**Source text**
# # # # # # #
This week’s readings on preservation of digital materials seem to speak more to the concerns of librarians and archivists than humanities scholars themselves. They reminded me a lot of the discussions I had while studying for my master’s in library science, during which I also focused on archival work. What really struck me during those studies, and from the readings this week, is the sheer amount and ephemeral quality of born-digital materials. Despite that fact that we all mostly acknowledge the superior capabilities for creating data, projects, etc. in digital formats, it is also true that we have not come up with a better medium than paper for long term storage. Not only does paper not need an appropriate “reader”, such as a CD-drive, floppy disc drive, VCR, etc., it is also highly stable in most cases, and is also still readable after sustaining some damage. Moreover, preservation of paper is mostly passive (keeping it out of the way of water, fire, acid, etc.), while preservation of digital materials requires constant recopying to either of the same type of media (CDs begin to deteriorate after about 10-15 years) or to a completely new media (if we aren’t going to keep a museum’s worth of old readers, we need to eliminate data storage on old media-types). This requires tons of human-power, funding, time, planning, etc. Of course, paper isn’t a cure-all either, especially for born-digital projects. Obviously, no one is going to print out every single one of their thousands of emails for posterity, and there are many digital works that aren’t simply text, so they cannot feasibly be stored in paper format. In some ways, it feels like we’ve opened a Pandora’s box with the creation of such an overwhelming amount of born-digital material, but of course all we can do is adapt and try to intelligently create best practices as we go along.
# # # # # # #
**Collected material**
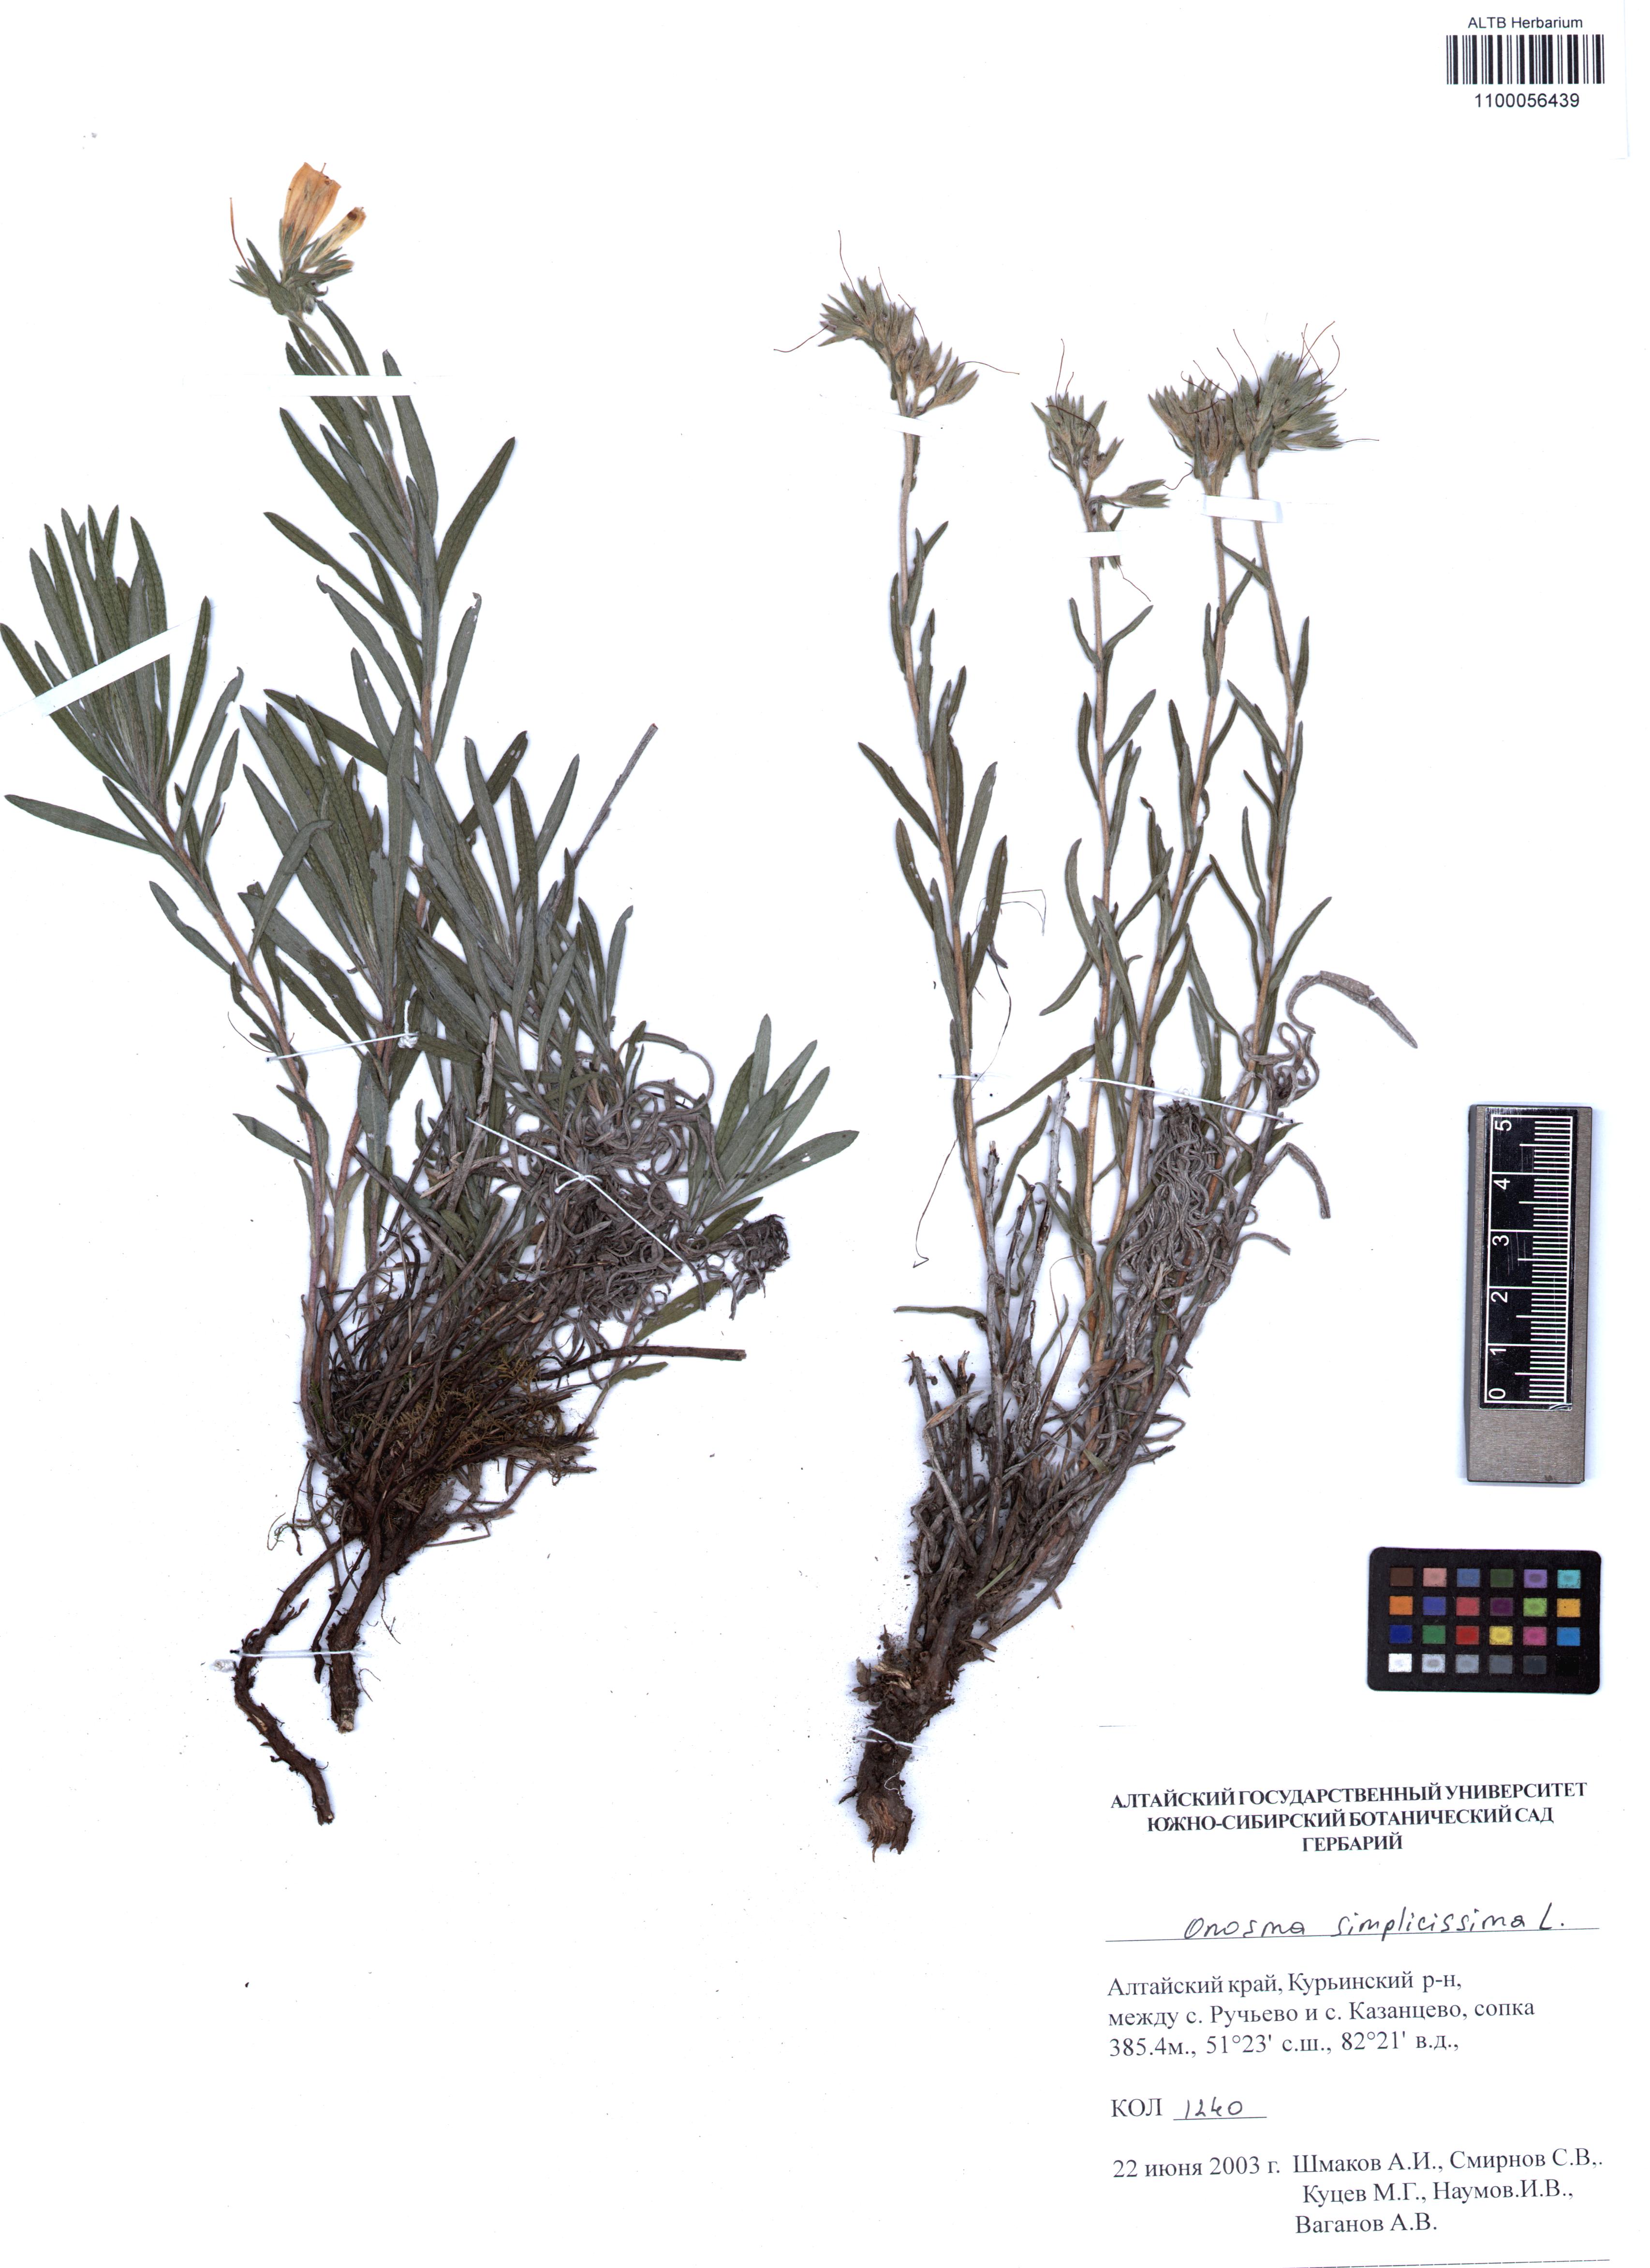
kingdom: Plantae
# # # # # # #
Answer these questions from the post on digital preservation:
(a) What degree was the writer studying for when the earlier discussions took place?
(b) After about how many years do CDs begin to deteriorate?
(c) What three hazards must paper be kept away from?
The data is not needed for any of this.

**Problem solution**
(a) A master's in library science.
(b) About 10-15 years.
(c) Water, fire and acid.